▸ WRITTEN TASK
Edit the records below so that each "missing piece" becomes "missing detail", with every other word left as it is.

= = = = =

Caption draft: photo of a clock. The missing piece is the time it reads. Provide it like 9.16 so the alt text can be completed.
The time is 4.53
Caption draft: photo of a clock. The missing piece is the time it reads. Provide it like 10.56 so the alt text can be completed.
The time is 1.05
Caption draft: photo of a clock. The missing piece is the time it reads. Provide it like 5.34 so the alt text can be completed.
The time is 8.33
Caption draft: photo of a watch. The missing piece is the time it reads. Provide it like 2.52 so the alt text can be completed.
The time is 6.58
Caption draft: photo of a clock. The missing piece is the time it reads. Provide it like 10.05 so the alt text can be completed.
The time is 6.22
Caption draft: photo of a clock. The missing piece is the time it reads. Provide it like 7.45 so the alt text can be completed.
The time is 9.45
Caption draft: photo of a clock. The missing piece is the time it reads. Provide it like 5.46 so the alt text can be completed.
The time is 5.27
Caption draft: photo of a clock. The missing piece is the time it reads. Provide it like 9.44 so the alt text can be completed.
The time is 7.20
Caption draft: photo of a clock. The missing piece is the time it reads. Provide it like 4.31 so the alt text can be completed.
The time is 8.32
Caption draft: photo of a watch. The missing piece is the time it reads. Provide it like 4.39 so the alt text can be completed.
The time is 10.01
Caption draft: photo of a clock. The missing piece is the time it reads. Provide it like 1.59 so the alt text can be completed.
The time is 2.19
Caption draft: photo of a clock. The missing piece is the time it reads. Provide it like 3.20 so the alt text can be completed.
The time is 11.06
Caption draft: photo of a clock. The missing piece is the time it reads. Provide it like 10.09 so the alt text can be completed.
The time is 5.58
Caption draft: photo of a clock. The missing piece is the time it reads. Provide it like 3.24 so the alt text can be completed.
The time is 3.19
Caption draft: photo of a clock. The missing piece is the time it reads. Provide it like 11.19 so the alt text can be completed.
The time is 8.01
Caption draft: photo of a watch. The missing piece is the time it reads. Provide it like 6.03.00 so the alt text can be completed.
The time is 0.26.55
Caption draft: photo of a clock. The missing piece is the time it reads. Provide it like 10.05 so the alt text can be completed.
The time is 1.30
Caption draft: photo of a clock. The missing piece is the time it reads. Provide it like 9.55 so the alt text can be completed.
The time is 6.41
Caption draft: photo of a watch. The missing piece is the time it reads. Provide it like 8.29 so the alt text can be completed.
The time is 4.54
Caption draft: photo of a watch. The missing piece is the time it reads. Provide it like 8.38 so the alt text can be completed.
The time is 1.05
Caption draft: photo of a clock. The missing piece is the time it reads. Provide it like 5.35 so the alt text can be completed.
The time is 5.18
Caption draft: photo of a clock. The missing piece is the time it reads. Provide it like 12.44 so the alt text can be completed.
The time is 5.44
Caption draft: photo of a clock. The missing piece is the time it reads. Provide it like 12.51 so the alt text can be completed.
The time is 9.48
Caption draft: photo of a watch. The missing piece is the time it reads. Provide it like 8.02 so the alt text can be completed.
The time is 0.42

= = = = =

▸ SOLUTION TO THIS PROBLEM
Caption draft: photo of a clock. The missing detail is the time it reads. Provide it like 9.16 so the alt text can be completed.
The time is 4.53
Caption draft: photo of a clock. The missing detail is the time it reads. Provide it like 10.56 so the alt text can be completed.
The time is 1.05
Caption draft: photo of a clock. The missing detail is the time it reads. Provide it like 5.34 so the alt text can be completed.
The time is 8.33
Caption draft: photo of a watch. The missing detail is the time it reads. Provide it like 2.52 so the alt text can be completed.
The time is 6.58
Caption draft: photo of a clock. The missing detail is the time it reads. Provide it like 10.05 so the alt text can be completed.
The time is 6.22
Caption draft: photo of a clock. The missing detail is the time it reads. Provide it like 7.45 so the alt text can be completed.
The time is 9.45
Caption draft: photo of a clock. The missing detail is the time it reads. Provide it like 5.46 so the alt text can be completed.
The time is 5.27
Caption draft: photo of a clock. The missing detail is the time it reads. Provide it like 9.44 so the alt text can be completed.
The time is 7.20
Caption draft: photo of a clock. The missing detail is the time it reads. Provide it like 4.31 so the alt text can be completed.
The time is 8.32
Caption draft: photo of a watch. The missing detail is the time it reads. Provide it like 4.39 so the alt text can be completed.
The time is 10.01
Caption draft: photo of a clock. The missing detail is the time it reads. Provide it like 1.59 so the alt text can be completed.
The time is 2.19
Caption draft: photo of a clock. The missing detail is the time it reads. Provide it like 3.20 so the alt text can be completed.
The time is 11.06
Caption draft: photo of a clock. The missing detail is the time it reads. Provide it like 10.09 so the alt text can be completed.
The time is 5.58
Caption draft: photo of a clock. The missing detail is the time it reads. Provide it like 3.24 so the alt text can be completed.
The time is 3.19
Caption draft: photo of a clock. The missing detail is the time it reads. Provide it like 11.19 so the alt text can be completed.
The time is 8.01
Caption draft: photo of a watch. The missing detail is the time it reads. Provide it like 6.03.00 so the alt text can be completed.
The time is 0.26.55
Caption draft: photo of a clock. The missing detail is the time it reads. Provide it like 10.05 so the alt text can be completed.
The time is 1.30
Caption draft: photo of a clock. The missing detail is the time it reads. Provide it like 9.55 so the alt text can be completed.
The time is 6.41
Caption draft: photo of a watch. The missing detail is the time it reads. Provide it like 8.29 so the alt text can be completed.
The time is 4.54
Caption draft: photo of a watch. The missing detail is the time it reads. Provide it like 8.38 so the alt text can be completed.
The time is 1.05
Caption draft: photo of a clock. The missing detail is the time it reads. Provide it like 5.35 so the alt text can be completed.
The time is 5.18
Caption draft: photo of a clock. The missing detail is the time it reads. Provide it like 12.44 so the alt text can be completed.
The time is 5.44
Caption draft: photo of a clock. The missing detail is the time it reads. Provide it like 12.51 so the alt text can be completed.
The time is 9.48
Caption draft: photo of a watch. The missing detail is the time it reads. Provide it like 8.02 so the alt text can be completed.
The time is 0.42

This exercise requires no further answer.